Melawan Serakahnomics, Jalan Lurus Ekonomi Islam

Serakahnomics juga persoalan spiritual dan moral.

Deretan barang bukti kendaraan yang disita Komisi Pemberantasan Korupsi (KPK) dipertunjukkan di Gedung Merah Putih, Jakarta, Kamis (21/8/2025).
Foto: Republika/Thoudy Badai
Deretan barang bukti kendaraan yang disita Komisi Pemberantasan Korupsi (KPK) dipertunjukkan di Gedung Merah Putih, Jakarta, Kamis (21/8/2025).

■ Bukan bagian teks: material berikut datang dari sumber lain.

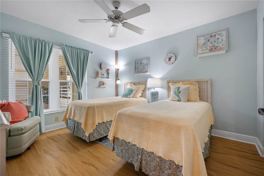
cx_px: 132
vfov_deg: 75.5
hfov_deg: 98.6
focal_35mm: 16
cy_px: 88
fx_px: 114
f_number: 8
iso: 400
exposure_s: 1/10
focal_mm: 15.5
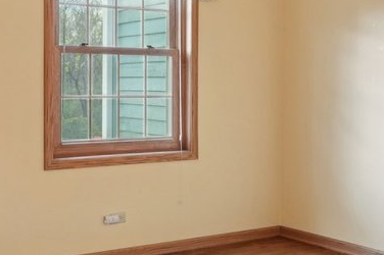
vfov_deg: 19.6
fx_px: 735
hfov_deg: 29.2
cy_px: 81
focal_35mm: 69
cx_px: 220
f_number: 8
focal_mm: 16
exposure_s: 1/10
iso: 320
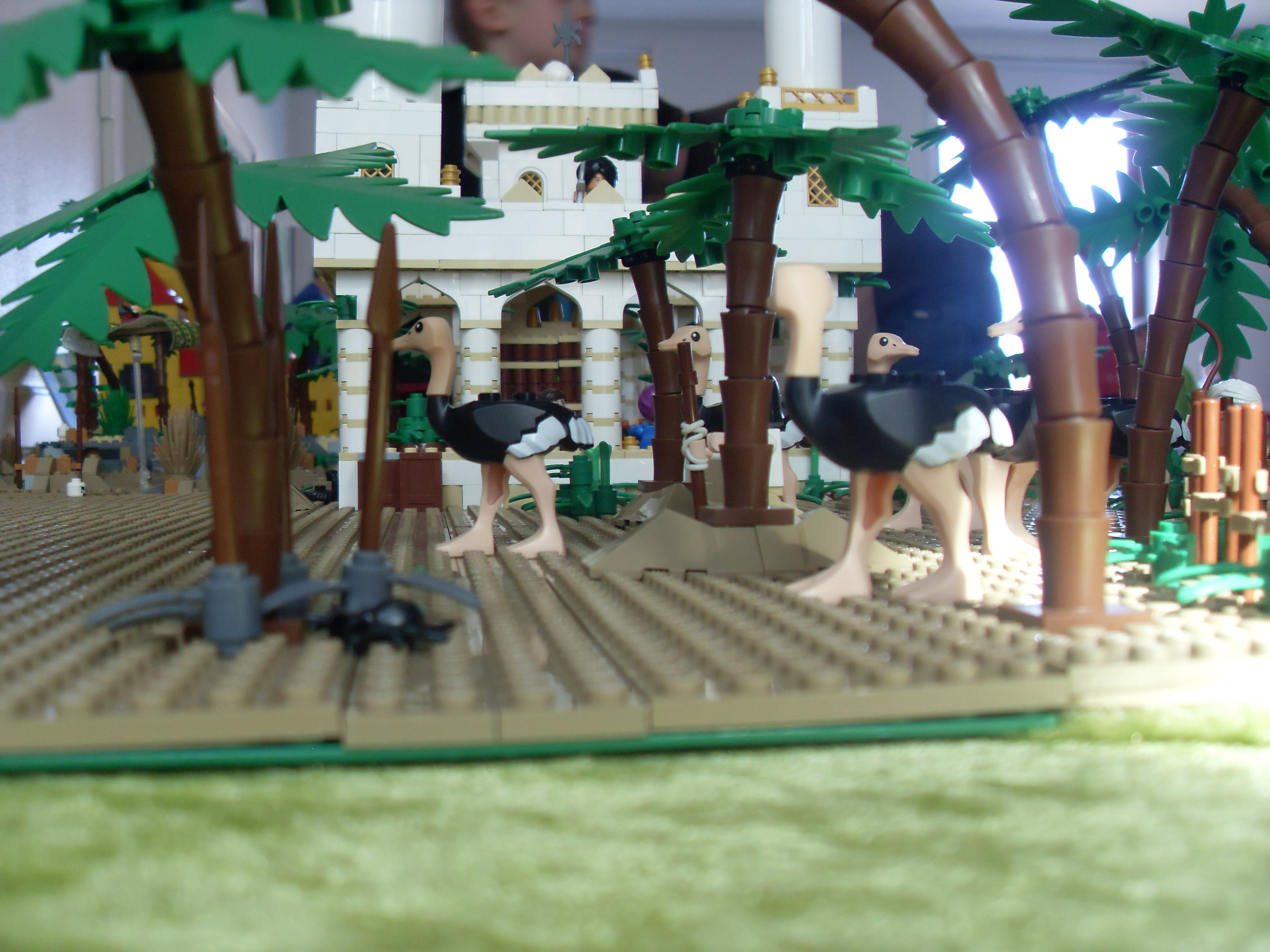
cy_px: 476
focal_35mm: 37
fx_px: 1357
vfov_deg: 38.7
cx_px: 635
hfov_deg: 50.1
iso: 160
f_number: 2.8
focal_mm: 6.3
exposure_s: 1/45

Oleh : Jaharuddin, ekonom Universitas Muhammadiyah Jakarta

REPUBLIKA.CO.ID, JAKARTA -- Presiden Prabowo Subianto dalam pidatonya di Universitas Muhammadiyah Surakarta pada 20 Juli 2025 memperkenalkan istilah baru ke publik, Serakahnomics. Frasa ini digunakan untuk menyindir praktik ekonomi curang yang dilakukan oleh sebagian oknum pengusaha dan elite ekonomi. “Jadi, ternyata kita ada fenomena baru ya. Saya kira mazhabnya tadinya mazhab ini, mazhab itu. Ini ada mazhab baru ekonomi yang saya sebut Serakahnomics,” ujar Prabowo dalam pidatonya yang disiarkan secara langsung.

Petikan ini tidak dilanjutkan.